The Deputy is out of order.

I am anxious to make that point for the record.

Thank you, Deputy. We must proceed with the other amendments.

Amendments Nos. 2 to 6, inclusive, not moved.

I move amendment No. 7:

In page 24, to delete lines 22 and 23 and substitute the following:

" "debt", in relation to a debtor, means a debt for a liquidated sum that, on the application date, is payable either immediately or at some certain future time within 3 years from that date;".

This proposal amends the definition of "debt" in Chapter 3 to limit the foreseeability of future liquidated sums to the three-year look-forward test provided for in the debt relief notice. Again, this is essentially a technical amendment.

Amendment agreed to.

I move amendment No. 8:

In page 25, line 32, to delete "section 43," and substitute "sections 32(11) and 43,".

This is a technical amendment to include a cross-reference to section 33(11).

Amendment agreed to.

I move amendment No. 9:

In page 25, line 38, to delete "or has been".

This amendment improves on the existing construction of the text of section 23 by making clear that "specified debtor" means the person who is currently the subject of a debt relief notice. The reference to "or has been" is not appropriate in this context and is proposed for deletion. In common with a significant number of the proposals I am bringing forward, this is a tidying-up amendment.

Amendment agreed to.

Amendments Nos. 10 and 11 are alternates and may be discussed together.

I move amendment No. 10:

In page 26, line 8, to delete "€20,000" and substitute "€30,000".

The rationale for this amendment is quite straightforward, namely, to broaden the criteria in regard to the debt relief notice. Specifically, organisations such as the Free Legal Advice Centres have recommended that the applicable debt limit be increased to €30,000, as we propose here. As it stands, people who are fundamentally insolvent and with debts of between €20,000 and €30,000 will be forced to apply for a debt settlement arrangement. Such applications are likely to be rejected by way of creditor veto because the debtors concerned will have very little positive influence in terms of assets and so on to offer.

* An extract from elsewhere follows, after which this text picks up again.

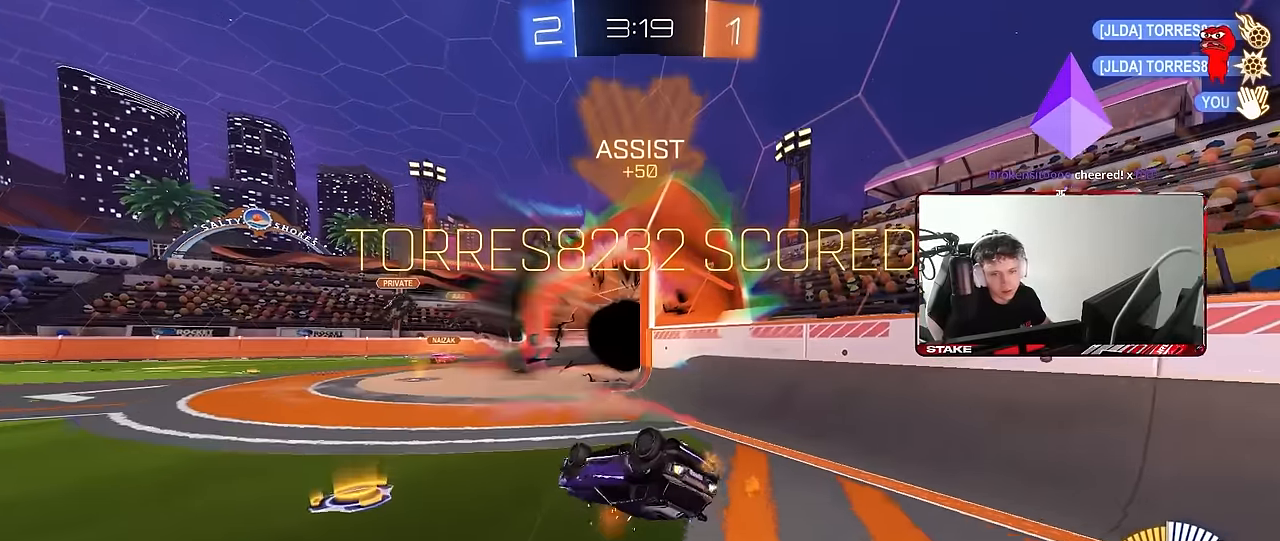
{"keys": [], "mouse": ["left"], "events": [[33, "s", "up"], [83, "s", "down"], [400, "shift", "up"], [450, "a", "up"], [450, "s", "up"]]}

We discussed this issue on Committee Stage. We remain of the view that the €20,000 limit is too low and are seeking, in amendment No. 11, to increase it to €50,000. When one adds up all of the small liabilities that a person might have, including credit card debt, car loans, credit union loans and so on, in the majority of cases they will come to an amount potentially far in excess of €20,000. Rather than pushing people into the next category of debt resettlement, we should seek to deal with as many as possible under the first step in the process.

The €20,000 ceiling is the level at which debtors will move from a debt relief notice to a debt settlement arrangement. Has an analysis been done of the numbers who would become eligible for the former were the limit to be raised to either €30,000 or €50,000?

Amendments Nos. 10 and 11 seek to raise the limit for the aggregate of qualifying debt under a debt relief notice from €20,000 to either €30,000 or €50,000. I accept that these proposals are well intentioned, but they fail, unfortunately, to recognise the nature of a debt relief notice. The latter is designed to assist debtors with essentially no income or assets and with a level of qualifying debt up to €20,000.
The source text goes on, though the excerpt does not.